> _SUPPLIED TEXT_
• • • •

While plaintiff-appellant does not know precisely how the slush came to accumulate on the mat or how long it had been there, it is reasonable to infer, given the time of year, that the slush was tracked into the entryway by other patrons of Marc's. It is also apparent from the testimony presented that this condition was equally obvious to both the premises owner and plaintiff-appellant to the extent that plaintiff-appellant could reasonably be expected to protect herself accordingly. Sollo, supra, at 3, McCornell v. Bridges (Dec. 18, 1997), Cuyahoga App. No. 71988, unreported, Morgan v. Eastown Eagle Supermarket (Nov. 14, 1991), Cuyahoga App. No. 59359, unreported.

• • • •

> _RECORDS SUPPLIED_
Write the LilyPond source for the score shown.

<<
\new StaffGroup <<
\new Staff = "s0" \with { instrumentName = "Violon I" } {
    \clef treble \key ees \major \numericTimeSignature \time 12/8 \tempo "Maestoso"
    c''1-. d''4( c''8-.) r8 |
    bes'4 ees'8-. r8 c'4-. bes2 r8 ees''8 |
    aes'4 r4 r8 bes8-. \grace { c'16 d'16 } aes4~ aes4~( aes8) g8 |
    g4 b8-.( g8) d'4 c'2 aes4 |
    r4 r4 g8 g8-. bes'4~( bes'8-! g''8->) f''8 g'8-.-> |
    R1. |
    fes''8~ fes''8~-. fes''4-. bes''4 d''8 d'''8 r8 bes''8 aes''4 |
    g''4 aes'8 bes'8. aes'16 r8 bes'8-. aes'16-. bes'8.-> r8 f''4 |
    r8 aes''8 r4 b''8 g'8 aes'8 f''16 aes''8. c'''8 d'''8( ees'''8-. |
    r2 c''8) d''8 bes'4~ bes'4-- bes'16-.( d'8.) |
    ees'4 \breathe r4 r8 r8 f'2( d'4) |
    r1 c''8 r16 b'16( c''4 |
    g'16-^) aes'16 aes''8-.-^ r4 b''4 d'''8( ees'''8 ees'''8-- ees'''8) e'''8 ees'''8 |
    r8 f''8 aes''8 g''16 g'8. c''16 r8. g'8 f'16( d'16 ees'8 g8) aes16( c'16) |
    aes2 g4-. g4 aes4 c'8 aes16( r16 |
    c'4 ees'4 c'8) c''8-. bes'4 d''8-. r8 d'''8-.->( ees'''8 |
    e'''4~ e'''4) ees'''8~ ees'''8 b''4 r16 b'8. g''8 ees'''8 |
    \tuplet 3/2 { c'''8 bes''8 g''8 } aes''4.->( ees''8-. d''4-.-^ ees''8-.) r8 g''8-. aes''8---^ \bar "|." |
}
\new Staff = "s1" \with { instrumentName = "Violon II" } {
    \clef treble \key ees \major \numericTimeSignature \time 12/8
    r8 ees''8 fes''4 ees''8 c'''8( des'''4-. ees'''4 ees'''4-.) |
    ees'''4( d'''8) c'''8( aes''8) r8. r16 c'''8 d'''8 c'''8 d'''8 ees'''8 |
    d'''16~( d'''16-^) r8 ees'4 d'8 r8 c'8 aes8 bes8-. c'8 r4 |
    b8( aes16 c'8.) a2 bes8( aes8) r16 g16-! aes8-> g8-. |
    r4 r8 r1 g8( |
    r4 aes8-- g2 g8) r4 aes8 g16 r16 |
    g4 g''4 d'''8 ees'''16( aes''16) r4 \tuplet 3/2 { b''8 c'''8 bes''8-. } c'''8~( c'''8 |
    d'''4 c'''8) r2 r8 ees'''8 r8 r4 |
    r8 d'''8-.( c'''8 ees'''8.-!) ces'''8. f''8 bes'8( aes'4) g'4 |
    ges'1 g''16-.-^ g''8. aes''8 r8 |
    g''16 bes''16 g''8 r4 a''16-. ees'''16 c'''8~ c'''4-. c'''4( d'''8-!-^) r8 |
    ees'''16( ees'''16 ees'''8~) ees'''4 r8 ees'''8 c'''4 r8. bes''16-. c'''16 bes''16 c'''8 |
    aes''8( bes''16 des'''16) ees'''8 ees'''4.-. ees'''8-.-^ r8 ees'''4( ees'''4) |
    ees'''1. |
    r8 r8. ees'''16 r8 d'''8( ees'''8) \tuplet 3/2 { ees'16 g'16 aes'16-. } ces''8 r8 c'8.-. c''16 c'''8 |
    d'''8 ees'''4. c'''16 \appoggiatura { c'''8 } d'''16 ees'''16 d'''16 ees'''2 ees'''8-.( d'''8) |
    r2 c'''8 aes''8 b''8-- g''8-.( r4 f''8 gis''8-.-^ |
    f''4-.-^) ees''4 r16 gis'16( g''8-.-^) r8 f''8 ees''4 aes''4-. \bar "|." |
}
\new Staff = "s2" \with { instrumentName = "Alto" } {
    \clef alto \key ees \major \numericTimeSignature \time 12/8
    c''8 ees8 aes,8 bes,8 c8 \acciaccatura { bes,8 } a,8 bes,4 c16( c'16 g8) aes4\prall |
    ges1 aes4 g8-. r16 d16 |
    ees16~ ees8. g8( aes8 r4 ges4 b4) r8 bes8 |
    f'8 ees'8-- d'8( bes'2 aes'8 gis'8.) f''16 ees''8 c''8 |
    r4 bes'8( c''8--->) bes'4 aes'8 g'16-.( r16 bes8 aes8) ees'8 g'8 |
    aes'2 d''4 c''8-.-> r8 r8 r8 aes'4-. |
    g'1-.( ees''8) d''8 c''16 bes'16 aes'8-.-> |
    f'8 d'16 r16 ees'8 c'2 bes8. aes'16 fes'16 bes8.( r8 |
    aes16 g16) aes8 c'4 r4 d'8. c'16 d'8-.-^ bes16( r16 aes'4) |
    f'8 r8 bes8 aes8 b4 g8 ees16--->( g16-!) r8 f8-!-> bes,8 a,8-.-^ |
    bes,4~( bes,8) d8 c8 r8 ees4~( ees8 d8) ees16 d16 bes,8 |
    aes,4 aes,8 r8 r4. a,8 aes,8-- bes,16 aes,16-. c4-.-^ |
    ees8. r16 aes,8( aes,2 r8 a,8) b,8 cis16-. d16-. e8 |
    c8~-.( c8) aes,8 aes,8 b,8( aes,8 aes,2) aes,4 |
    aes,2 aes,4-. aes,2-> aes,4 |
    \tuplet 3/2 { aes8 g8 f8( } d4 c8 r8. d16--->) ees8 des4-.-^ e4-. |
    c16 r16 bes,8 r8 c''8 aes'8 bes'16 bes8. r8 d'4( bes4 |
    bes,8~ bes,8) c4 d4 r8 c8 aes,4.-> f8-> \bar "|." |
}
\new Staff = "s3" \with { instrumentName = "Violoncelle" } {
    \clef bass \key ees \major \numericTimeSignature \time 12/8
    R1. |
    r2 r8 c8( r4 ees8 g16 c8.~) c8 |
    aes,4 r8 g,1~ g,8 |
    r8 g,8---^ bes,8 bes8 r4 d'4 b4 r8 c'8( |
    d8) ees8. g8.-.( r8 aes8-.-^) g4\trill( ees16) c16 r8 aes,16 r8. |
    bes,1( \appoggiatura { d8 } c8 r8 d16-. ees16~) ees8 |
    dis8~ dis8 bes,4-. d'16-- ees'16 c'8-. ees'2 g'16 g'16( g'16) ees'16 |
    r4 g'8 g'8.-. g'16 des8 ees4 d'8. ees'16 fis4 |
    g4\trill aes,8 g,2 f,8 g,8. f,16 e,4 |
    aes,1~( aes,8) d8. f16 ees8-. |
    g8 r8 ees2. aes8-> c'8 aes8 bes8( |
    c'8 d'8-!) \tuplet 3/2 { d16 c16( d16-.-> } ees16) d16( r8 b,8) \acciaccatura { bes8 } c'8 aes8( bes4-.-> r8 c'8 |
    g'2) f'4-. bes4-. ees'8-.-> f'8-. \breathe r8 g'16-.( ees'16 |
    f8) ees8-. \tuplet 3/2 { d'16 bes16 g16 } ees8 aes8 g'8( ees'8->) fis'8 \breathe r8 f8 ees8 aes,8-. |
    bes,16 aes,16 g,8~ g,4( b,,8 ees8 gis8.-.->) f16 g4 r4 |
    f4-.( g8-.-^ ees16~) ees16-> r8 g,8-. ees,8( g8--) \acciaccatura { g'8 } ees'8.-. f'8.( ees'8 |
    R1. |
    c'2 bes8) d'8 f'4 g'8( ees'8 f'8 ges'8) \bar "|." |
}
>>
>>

• • • •

> _YOUR TASK_
List every case cited in the court passage about the slush on the mat. The lines aren't needed for this.

> _TASK ANSWER_
Sollo
McCornell v. Bridges
Morgan v. Eastown Eagle Supermarket